Goal of the exercise. Retype the part of the blog post about The Wirelight that begins at the words "We’ll Flash Forward" and stops after "chase other unicorns.".

We’ll Flash Forward to a Few Years Later…

…and no one knows except the BOTH OF USSSSS!!

Well, it happened.

As tends to be the case with our most beloved antiheroes, I’ve…uh, I’ve…lived long enough to see myself become the villain? Hm, no - that’s not quite what I mean. Let me try another one. I’ve…become what I always feared most? Closer, maybe.

I never wanted to be that blogger that promised you the world and then just quit updating his shit like he had something better to do; the guy whose attention span was so flighty that the whole “music thing” was really just a blip on his radar, his enthusiasm an atom bomb that went off and burned white hot for ten seconds and then dissipated as he ran off to chase other unicorns.

But here I am, crawling back to my blog after almost a year of radio silence. Hold the phone, though, because I think I can explain myself: I only started the blog to report on my own musical news. The blog never had any inherent value without anything to report on; not really, anyway. And, up until now, dear voracious, insatiable blog consumer, there simply hasn’t been all that much worth relaying your way!

In the last few months, though, between a series of live shows, the assembly of a full band, and an upcoming onslaught (an onslaught, goddammit!) of new music, that’s changed, and it seems high time somebody turned back on your IV drip of Wirelight news. I’m that somebody, friend, and here’s my news:

The Wirelight, once the output of a solo practitioner, now (sometimes? maybe permanently?) exists as a group effort. As you may or may not know, depending on how deep you’re diving into the Lewis Beard Wiki that’s probably/definitely out there on the internet somewhere, I moonlight as Duke Silver an auxiliary keyboardist/guitarist/vocalist for Quiet Hounds, an Atlanta-based powerhouse band, and they gifted me the opening slot for their headlining show at Eddie’s Attic in Decatur last Thursday. Rather than treat the audience to my usual solo set (Rolling Stone has called it “astonishingly acoustic”), I decided to pump some fresh blood into the mix as a sort of post-Covid treat to myself, so I assembled a collection of former-and-current bandmates from such well-regarded living and dead groups as brOasis, The District Attorneys, and ::gasp:: Stalking Louisiana (…that name hasn’t aged super well). Thus, with Lana Sims, Chris Wilson, Alec Wooden, and Drew Beskin on board, The Wirelight played a five-song set as a five-piece band for exactly nineteen minutes, and you know what? It felt pretty fuckin’ good.

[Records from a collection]
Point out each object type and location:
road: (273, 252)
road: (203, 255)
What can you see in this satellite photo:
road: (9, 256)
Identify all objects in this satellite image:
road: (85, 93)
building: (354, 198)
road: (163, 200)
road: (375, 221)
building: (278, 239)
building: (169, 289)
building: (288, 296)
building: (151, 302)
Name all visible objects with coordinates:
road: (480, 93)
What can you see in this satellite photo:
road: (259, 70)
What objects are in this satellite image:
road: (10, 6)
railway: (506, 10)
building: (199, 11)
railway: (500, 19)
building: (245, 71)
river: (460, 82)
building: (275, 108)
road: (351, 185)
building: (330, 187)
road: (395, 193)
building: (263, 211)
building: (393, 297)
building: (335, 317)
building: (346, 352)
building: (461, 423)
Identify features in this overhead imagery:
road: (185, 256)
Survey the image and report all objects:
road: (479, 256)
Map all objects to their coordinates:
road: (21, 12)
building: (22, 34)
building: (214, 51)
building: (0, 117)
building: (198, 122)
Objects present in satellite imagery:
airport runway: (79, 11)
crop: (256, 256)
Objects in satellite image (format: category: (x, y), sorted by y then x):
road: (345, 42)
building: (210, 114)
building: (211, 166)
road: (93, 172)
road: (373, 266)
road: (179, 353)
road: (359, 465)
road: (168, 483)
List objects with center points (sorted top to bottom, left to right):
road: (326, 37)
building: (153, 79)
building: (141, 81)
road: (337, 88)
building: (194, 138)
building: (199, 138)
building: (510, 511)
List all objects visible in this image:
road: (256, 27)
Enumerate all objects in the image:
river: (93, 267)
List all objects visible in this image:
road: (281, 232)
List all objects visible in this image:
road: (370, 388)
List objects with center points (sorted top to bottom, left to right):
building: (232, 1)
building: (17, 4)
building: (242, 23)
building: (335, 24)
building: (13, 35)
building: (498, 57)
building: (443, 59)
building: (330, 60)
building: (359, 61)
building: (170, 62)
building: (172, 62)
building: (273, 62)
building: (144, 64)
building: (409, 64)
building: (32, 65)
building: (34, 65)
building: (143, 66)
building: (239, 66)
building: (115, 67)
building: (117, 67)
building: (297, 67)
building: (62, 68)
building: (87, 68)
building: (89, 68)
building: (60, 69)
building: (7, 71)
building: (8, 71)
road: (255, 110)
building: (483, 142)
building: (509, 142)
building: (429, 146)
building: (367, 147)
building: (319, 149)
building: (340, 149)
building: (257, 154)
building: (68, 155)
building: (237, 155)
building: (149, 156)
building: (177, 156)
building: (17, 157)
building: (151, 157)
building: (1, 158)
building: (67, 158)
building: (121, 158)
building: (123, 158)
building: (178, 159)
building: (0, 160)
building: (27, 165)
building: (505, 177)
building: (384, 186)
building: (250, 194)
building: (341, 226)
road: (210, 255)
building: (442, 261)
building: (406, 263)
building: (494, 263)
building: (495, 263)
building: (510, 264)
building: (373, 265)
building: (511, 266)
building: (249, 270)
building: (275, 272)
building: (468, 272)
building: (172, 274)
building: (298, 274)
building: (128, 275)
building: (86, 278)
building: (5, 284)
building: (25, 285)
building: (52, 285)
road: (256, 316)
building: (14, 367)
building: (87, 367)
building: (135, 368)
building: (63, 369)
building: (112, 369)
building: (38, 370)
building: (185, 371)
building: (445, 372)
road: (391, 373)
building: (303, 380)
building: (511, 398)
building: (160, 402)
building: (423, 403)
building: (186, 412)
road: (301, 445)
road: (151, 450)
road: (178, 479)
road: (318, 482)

The completed task.
We’ll Flash Forward to a Few Years Later…

…and no one knows except the BOTH OF USSSSS!!

Well, it happened.

As tends to be the case with our most beloved antiheroes, I’ve…uh, I’ve…lived long enough to see myself become the villain? Hm, no - that’s not quite what I mean. Let me try another one. I’ve…become what I always feared most? Closer, maybe.

I never wanted to be that blogger that promised you the world and then just quit updating his shit like he had something better to do; the guy whose attention span was so flighty that the whole “music thing” was really just a blip on his radar, his enthusiasm an atom bomb that went off and burned white hot for ten seconds and then dissipated as he ran off to chase other unicorns.